The physical components at this level are the 72,000 subtle nervous system, the wind energies that course through those subtle channels, inextricably linked with the various mental states. They say that the mind rides on the winds.

 

There's the central channel, two side channels, and all the others. Where various channels meet at various points along the central channel, constricting the channels: these are called chakras

 

And then there is what they call the drops, or kundalini. These red and white drops—contained within the egg and the sperm from our parents—are what the consciousness joins at the time of conception and they remain throughout life at the heart chakra.

 

8. Clear light. Finally, all that's left is the very subtle consciousness, or the clear light consciousness, at the heart chakra, linked inextricably with the extremely subtle body, the wind energy. They join the indestructible drop at the heart chakra, the red and white kundalini.

 

You can stay here, unconscious, for up to three days. The great yogis are totally conscious at this subtle level. As Lama Zopa Rinpoche says in How to Face Death Without Fear, "this is what the yogis have been waiting for." They can use this subtle level of mind to actually become enlightened, and they can meditate for days, weeks. Rinpoche meditated for more than two days before he decided to leave his body.

 

The next rebirth. Back at about the second stage of this process is when the karmic seed from the past that will determine your next rebirth is triggered.

 

If we spend our life being conscious, practicing being aware of impermanence, giving up attachment, giving up delusions, doing some practice, purifying our karma, then you could say that our death will be easy, our mind will be peaceful at the time of death and a positive karmic seed will be triggered, which will ripen as a human rebirth. 

 

But if you've never thought about impermanence, are not conscious of your body, speech, and mind, and if there's masses of fear at the time of death, which is not uncommon, a negative seed will be triggered, which will ripen as a future suffering rebirth, such as an animal.

 

When the mind finally leaves the body, not more than three days after the breath stops, it will go through a reverse process of these eight stages and we'll experience what's called the intermediate state, which really is just like a dream.
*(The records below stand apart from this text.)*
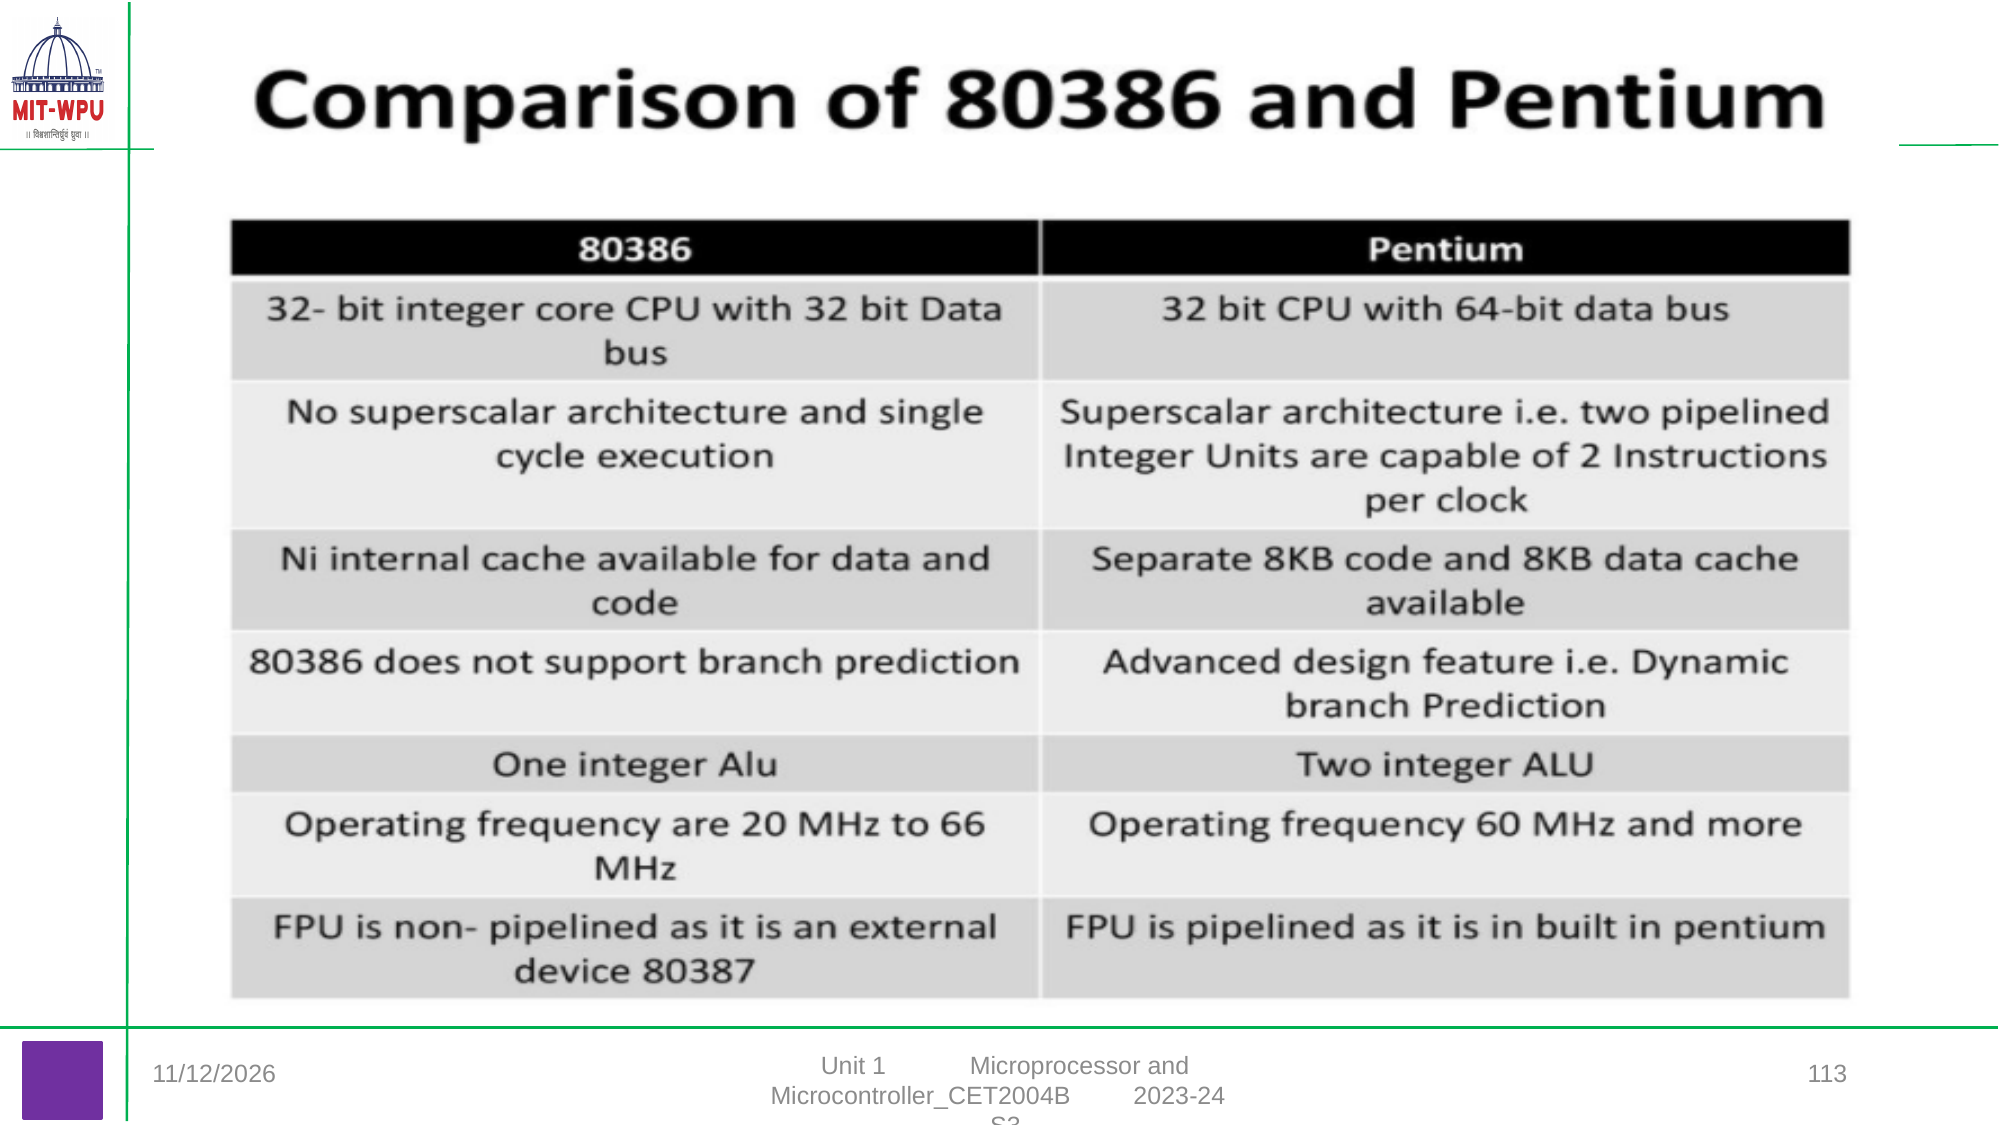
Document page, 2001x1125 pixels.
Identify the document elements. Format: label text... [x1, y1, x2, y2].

slide_number 113 [1412, 1042, 1863, 1103]
picture [10, 17, 115, 143]
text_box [126, 1, 130, 1027]
footer Unit 1 Microprocessor and Microcontroller_CET2004B 2023-24 S3 [752, 1065, 1259, 1125]
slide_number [137, 1042, 588, 1103]
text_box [1903, 144, 1999, 150]
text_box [0, 144, 121, 150]
text_box [22, 1041, 103, 1120]
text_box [126, 1038, 130, 1122]
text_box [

If you have the karma to be born human, basically you're waiting for your new parents to get together!

 

I remember one lama, in a very nice book called The Art of Tibetan Parenting, was quoted as saying that at the time of male and female human beings in sexual contact, billions of consciousnesses are all hovering about trying to get in!

 

Well, we got a human rebirth this time. So let's not waste it. Let's be ready for death so that we can carry on in another good life practicing our spiritual path.